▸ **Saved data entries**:
- - - - - - -

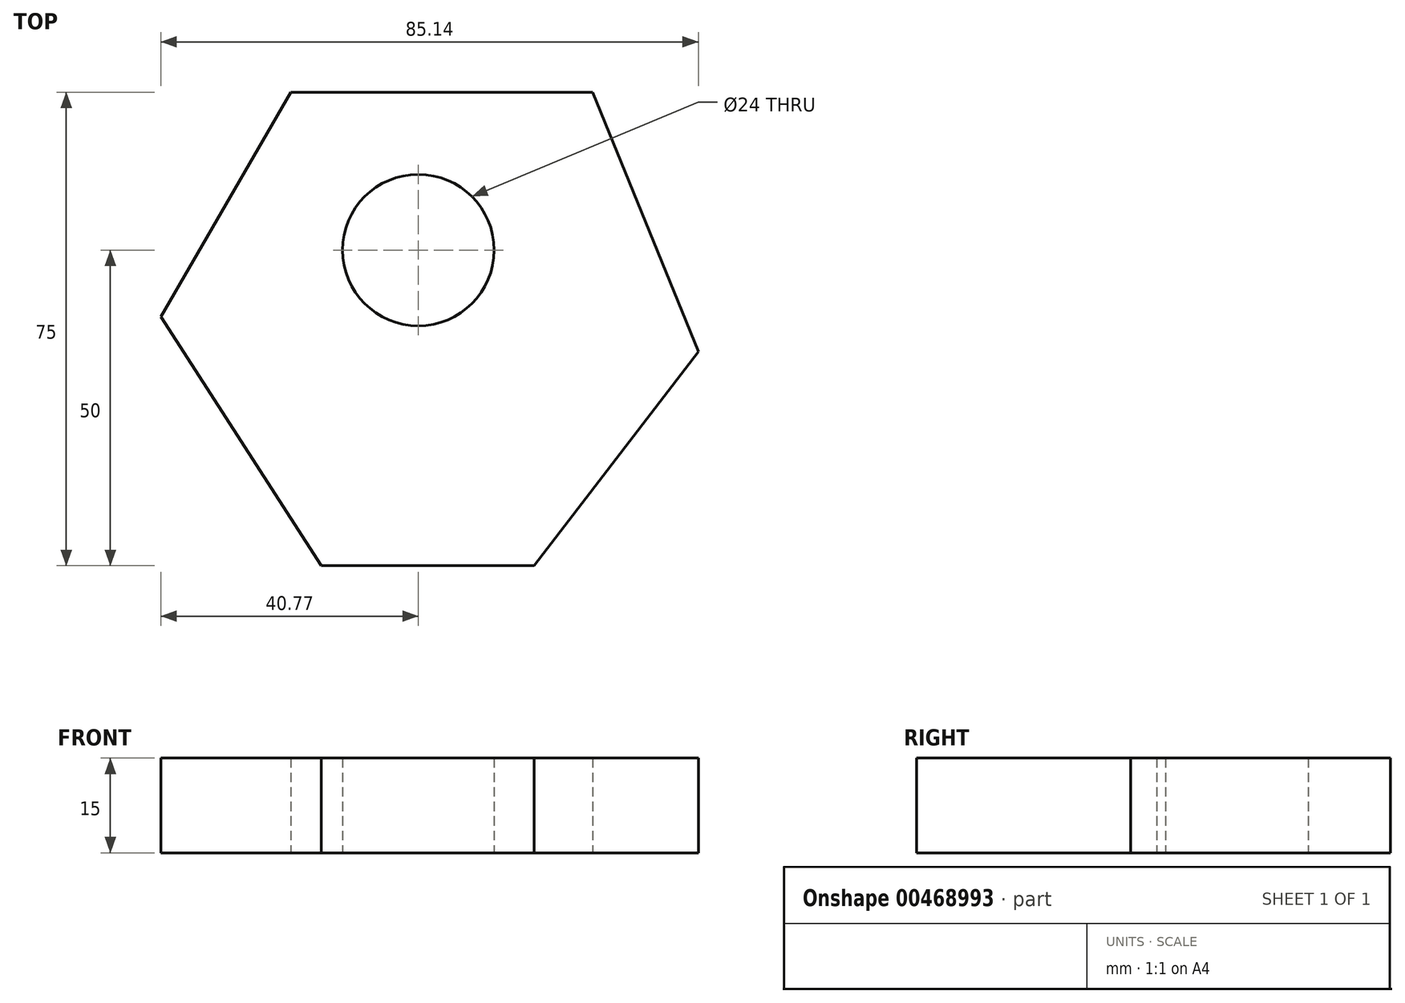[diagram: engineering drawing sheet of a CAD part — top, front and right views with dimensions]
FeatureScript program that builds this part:
annotation { "Feature Type Name" : "Feature", "Feature Type Description" : "" }
export const myFeature = defineFeature(function(context is Context, id is Id, definition is map)
    precondition{}
    {
        {
            var Q0;
            Q0=qCreatedBy(makeId("Top.planeOp"),FACE);
            var sketch = newSketch(context, id + "F0", { "sketchPlane" : qUnion([Q0])});
            skCircle(sketch, "E0", {"center": v(0, 0) * mm, "radius": 12 * mm});
            skLineSegment(sketch, "E1", {"start": v(-20.2, 25) * mm, "end": v(27.6, 25) * mm});
            skLineSegment(sketch, "E2", {"start": v(-20.2, 25) * mm, "end": v(-40.77, -10.59) * mm});
            skLineSegment(sketch, "E3", {"start": v(27.6, 25) * mm, "end": v(44.37, -16.1) * mm});
            skLineSegment(sketch, "E4", {"start": v(-40.77, -10.59) * mm, "end": v(-15.36, -50) * mm});
            skLineSegment(sketch, "E5", {"start": v(44.37, -16.1) * mm, "end": v(18.34, -50) * mm});
            skLineSegment(sketch, "E6", {"start": v(-15.36, -50) * mm, "end": v(18.34, -50) * mm});
            skLineSegment(sketch, "E7", {"start": v(0, 0) * mm, "end": v(-25.97, 15.01) * mm, "construction": true});
            skLineSegment(sketch, "E8", {"start": v(0, 0) * mm, "end": v(-33.62, -21.67) * mm, "construction": true});
            skLineSegment(sketch, "E9", {"start": v(0, 0) * mm, "end": v(0, -50) * mm, "construction": true});
            skLineSegment(sketch, "E10", {"start": v(0, 0) * mm, "end": v(35.69, -27.41) * mm, "construction": true});
            skLineSegment(sketch, "E11", {"start": v(0, 0) * mm, "end": v(32.4, 13.22) * mm, "construction": true});
            skLineSegment(sketch, "E12", {"start": v(0, 0) * mm, "end": v(0, 25) * mm, "construction": true});
            skSolve(sketch);
        }
        {
            var Q0;
            Q0=makeQuery(id+"F0.imprint","IMPRINT",FACE,{"disambiguationData":[TD([[makeQuery(id+"F0.imprint","IMPRINT",EDGE,{"derivedFrom":sQuery(id+"F0.wireOp",EDGE,"E0")}),-1.0]])]});
            extrude(context, id + "F1", {"entities" : qUnion([Q0]), "depth" : 15 * mm});
        }
    });
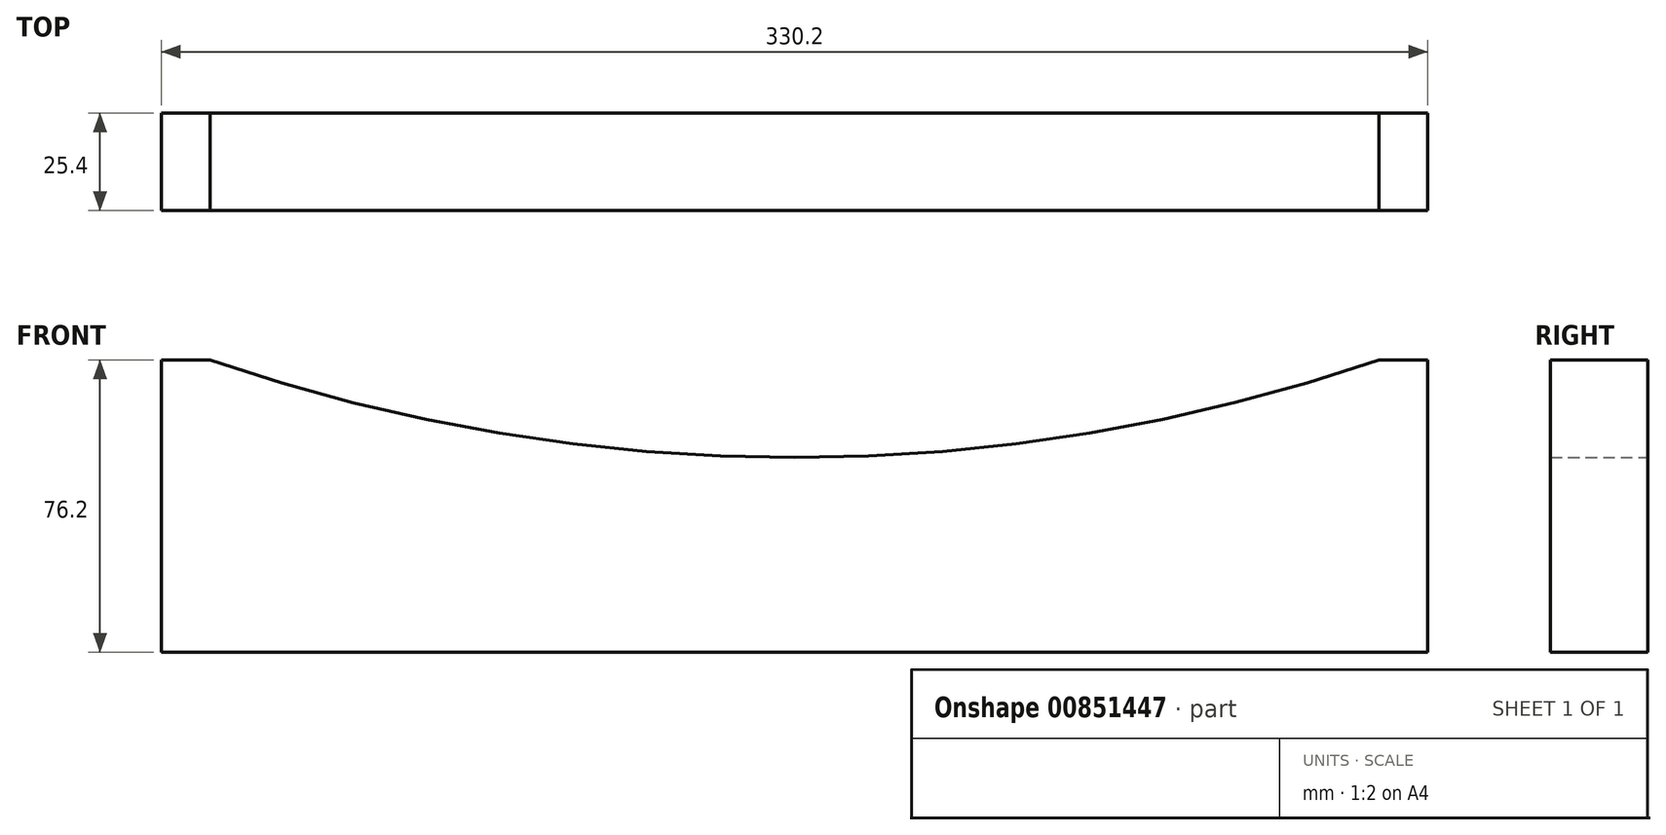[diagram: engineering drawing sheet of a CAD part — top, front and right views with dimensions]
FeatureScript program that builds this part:
annotation { "Feature Type Name" : "Feature", "Feature Type Description" : "" }
export const myFeature = defineFeature(function(context is Context, id is Id, definition is map)
    precondition{}
    {
        {
            var Q0;
            Q0=qCreatedBy(makeId("Front.planeOp"),FACE);
            var sketch = newSketch(context, id + "F0", { "sketchPlane" : qUnion([Q0])});
            skLineSegment(sketch, "E0.bottom", {"start": v(-152.21, 56.76) * mm, "end": v(-139.51, 56.76) * mm});
            skLineSegment(sketch, "E0.top", {"start": v(-152.21, -19.44) * mm, "end": v(177.99, -19.44) * mm});
            skLineSegment(sketch, "E0.left", {"start": v(-152.21, 56.76) * mm, "end": v(-152.21, -19.44) * mm});
            skLineSegment(sketch, "E0.right", {"start": v(177.99, 56.76) * mm, "end": v(177.99, -19.44) * mm});
            skArc(sketch, "E1", {"start": v(-139.51, 56.76) * mm, "mid": v(12.89, 31.36) * mm, "end": v(165.29, 56.76) * mm});
            skLineSegment(sketch, "E2.trimOffspring", {"start": v(165.29, 56.76) * mm, "end": v(177.99, 56.76) * mm});
            skSolve(sketch);
        }
        {
            var Q0;
            Q0=makeQuery(id+"F0.imprint","IMPRINT",FACE,{"disambiguationData":[TD([[makeQuery(id+"F0.imprint","IMPRINT",EDGE,{"derivedFrom":sQuery(id+"F0.wireOp",EDGE,"E0.bottom")}),-1.0]])]});
            extrude(context, id + "F1", {"entities" : qUnion([Q0]), "depth" : 25.4 * mm, "offsetDistance" : 25.4 * mm});
        }
    });
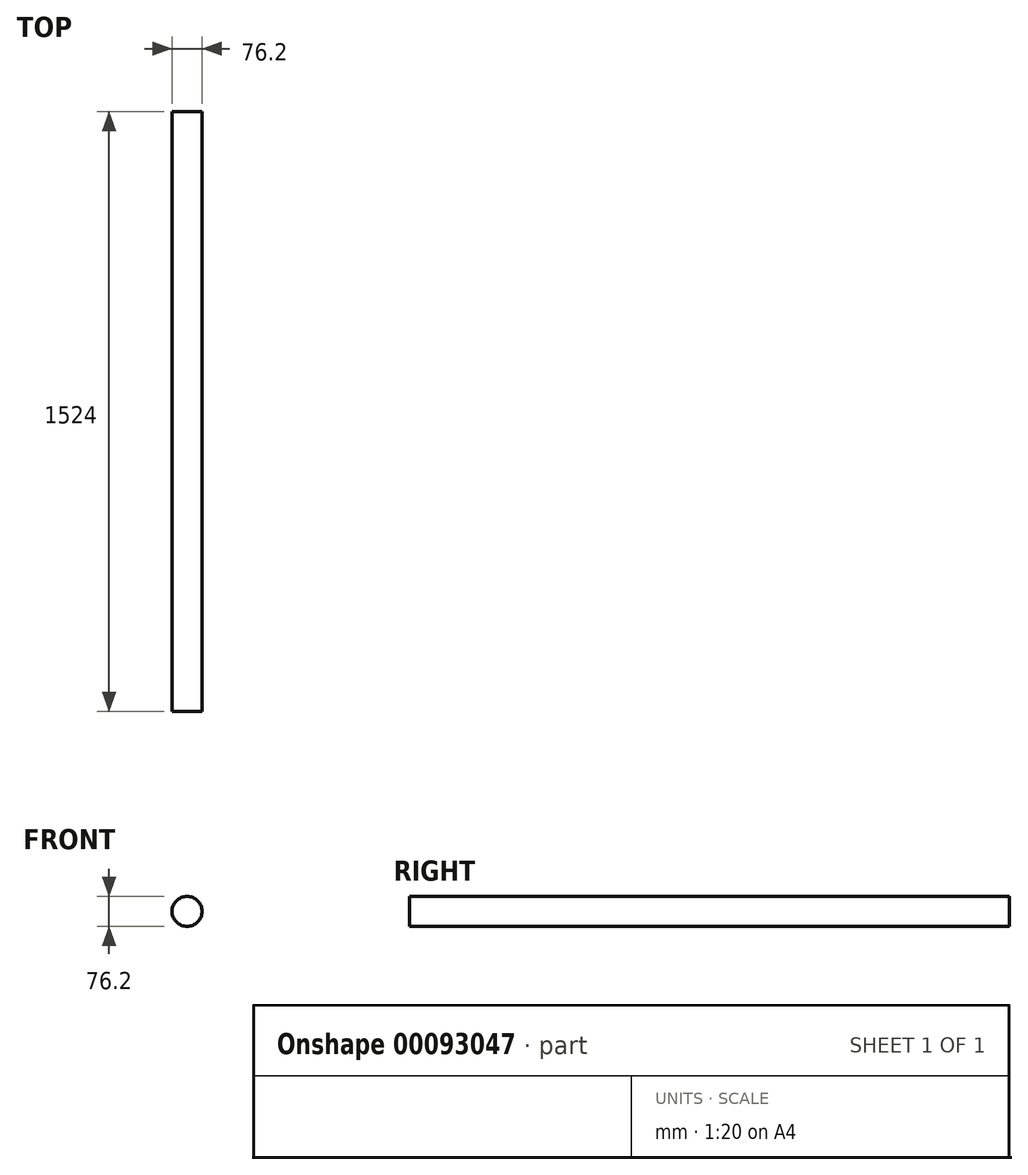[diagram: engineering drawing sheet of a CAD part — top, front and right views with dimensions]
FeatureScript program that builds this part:
annotation { "Feature Type Name" : "Feature", "Feature Type Description" : "" }
export const myFeature = defineFeature(function(context is Context, id is Id, definition is map)
    precondition{}
    {
        {
            var Q0;
            Q0=qCreatedBy(makeId("Front.planeOp"),FACE);
            var sketch = newSketch(context, id + "F0", { "sketchPlane" : qUnion([Q0])});
            skCircle(sketch, "E0", {"center": v(0, 0) * mm, "radius": 38.1 * mm});
            skSolve(sketch);
        }
        {
            var Q0;
            Q0=makeQuery(id+"F0.imprint","IMPRINT",FACE,{"disambiguationData":[TD([[makeQuery(id+"F0.imprint","IMPRINT",EDGE,{"derivedFrom":sQuery(id+"F0.wireOp",EDGE,"E0")}),1.0]])]});
            extrude(context, id + "F1", {"entities" : qUnion([Q0]), "depth" : 1524 * mm});
        }
    });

- - - - - - -

Reproduce all of the entries above word for word, omitting the pictures.

▸ **In response**:
[diagram: engineering drawing sheet of a CAD part — top, front and right views with dimensions]
FeatureScript program that builds this part:
annotation { "Feature Type Name" : "Feature", "Feature Type Description" : "" }
export const myFeature = defineFeature(function(context is Context, id is Id, definition is map)
    precondition{}
    {
        {
            var Q0;
            Q0=qCreatedBy(makeId("Top.planeOp"),FACE);
            var sketch = newSketch(context, id + "F0", { "sketchPlane" : qUnion([Q0])});
            skCircle(sketch, "E0", {"center": v(0, 0) * mm, "radius": 12 * mm});
            skLineSegment(sketch, "E1", {"start": v(-20.2, 25) * mm, "end": v(27.6, 25) * mm});
            skLineSegment(sketch, "E2", {"start": v(-20.2, 25) * mm, "end": v(-40.77, -10.59) * mm});
            skLineSegment(sketch, "E3", {"start": v(27.6, 25) * mm, "end": v(44.37, -16.1) * mm});
            skLineSegment(sketch, "E4", {"start": v(-40.77, -10.59) * mm, "end": v(-15.36, -50) * mm});
            skLineSegment(sketch, "E5", {"start": v(44.37, -16.1) * mm, "end": v(18.34, -50) * mm});
            skLineSegment(sketch, "E6", {"start": v(-15.36, -50) * mm, "end": v(18.34, -50) * mm});
            skLineSegment(sketch, "E7", {"start": v(0, 0) * mm, "end": v(-25.97, 15.01) * mm, "construction": true});
            skLineSegment(sketch, "E8", {"start": v(0, 0) * mm, "end": v(-33.62, -21.67) * mm, "construction": true});
            skLineSegment(sketch, "E9", {"start": v(0, 0) * mm, "end": v(0, -50) * mm, "construction": true});
            skLineSegment(sketch, "E10", {"start": v(0, 0) * mm, "end": v(35.69, -27.41) * mm, "construction": true});
            skLineSegment(sketch, "E11", {"start": v(0, 0) * mm, "end": v(32.4, 13.22) * mm, "construction": true});
            skLineSegment(sketch, "E12", {"start": v(0, 0) * mm, "end": v(0, 25) * mm, "construction": true});
            skSolve(sketch);
        }
        {
            var Q0;
            Q0=makeQuery(id+"F0.imprint","IMPRINT",FACE,{"disambiguationData":[TD([[makeQuery(id+"F0.imprint","IMPRINT",EDGE,{"derivedFrom":sQuery(id+"F0.wireOp",EDGE,"E0")}),-1.0]])]});
            extrude(context, id + "F1", {"entities" : qUnion([Q0]), "depth" : 15 * mm});
        }
    });
[diagram: engineering drawing sheet of a CAD part — top, front and right views with dimensions]
FeatureScript program that builds this part:
annotation { "Feature Type Name" : "Feature", "Feature Type Description" : "" }
export const myFeature = defineFeature(function(context is Context, id is Id, definition is map)
    precondition{}
    {
        {
            var Q0;
            Q0=qCreatedBy(makeId("Front.planeOp"),FACE);
            var sketch = newSketch(context, id + "F0", { "sketchPlane" : qUnion([Q0])});
            skLineSegment(sketch, "E0.bottom", {"start": v(-152.21, 56.76) * mm, "end": v(-139.51, 56.76) * mm});
            skLineSegment(sketch, "E0.top", {"start": v(-152.21, -19.44) * mm, "end": v(177.99, -19.44) * mm});
            skLineSegment(sketch, "E0.left", {"start": v(-152.21, 56.76) * mm, "end": v(-152.21, -19.44) * mm});
            skLineSegment(sketch, "E0.right", {"start": v(177.99, 56.76) * mm, "end": v(177.99, -19.44) * mm});
            skArc(sketch, "E1", {"start": v(-139.51, 56.76) * mm, "mid": v(12.89, 31.36) * mm, "end": v(165.29, 56.76) * mm});
            skLineSegment(sketch, "E2.trimOffspring", {"start": v(165.29, 56.76) * mm, "end": v(177.99, 56.76) * mm});
            skSolve(sketch);
        }
        {
            var Q0;
            Q0=makeQuery(id+"F0.imprint","IMPRINT",FACE,{"disambiguationData":[TD([[makeQuery(id+"F0.imprint","IMPRINT",EDGE,{"derivedFrom":sQuery(id+"F0.wireOp",EDGE,"E0.bottom")}),-1.0]])]});
            extrude(context, id + "F1", {"entities" : qUnion([Q0]), "depth" : 25.4 * mm, "offsetDistance" : 25.4 * mm});
        }
    });
[diagram: engineering drawing sheet of a CAD part — top, front and right views with dimensions]
FeatureScript program that builds this part:
annotation { "Feature Type Name" : "Feature", "Feature Type Description" : "" }
export const myFeature = defineFeature(function(context is Context, id is Id, definition is map)
    precondition{}
    {
        {
            var Q0;
            Q0=qCreatedBy(makeId("Front.planeOp"),FACE);
            var sketch = newSketch(context, id + "F0", { "sketchPlane" : qUnion([Q0])});
            skCircle(sketch, "E0", {"center": v(0, 0) * mm, "radius": 38.1 * mm});
            skSolve(sketch);
        }
        {
            var Q0;
            Q0=makeQuery(id+"F0.imprint","IMPRINT",FACE,{"disambiguationData":[TD([[makeQuery(id+"F0.imprint","IMPRINT",EDGE,{"derivedFrom":sQuery(id+"F0.wireOp",EDGE,"E0")}),1.0]])]});
            extrude(context, id + "F1", {"entities" : qUnion([Q0]), "depth" : 1524 * mm});
        }
    });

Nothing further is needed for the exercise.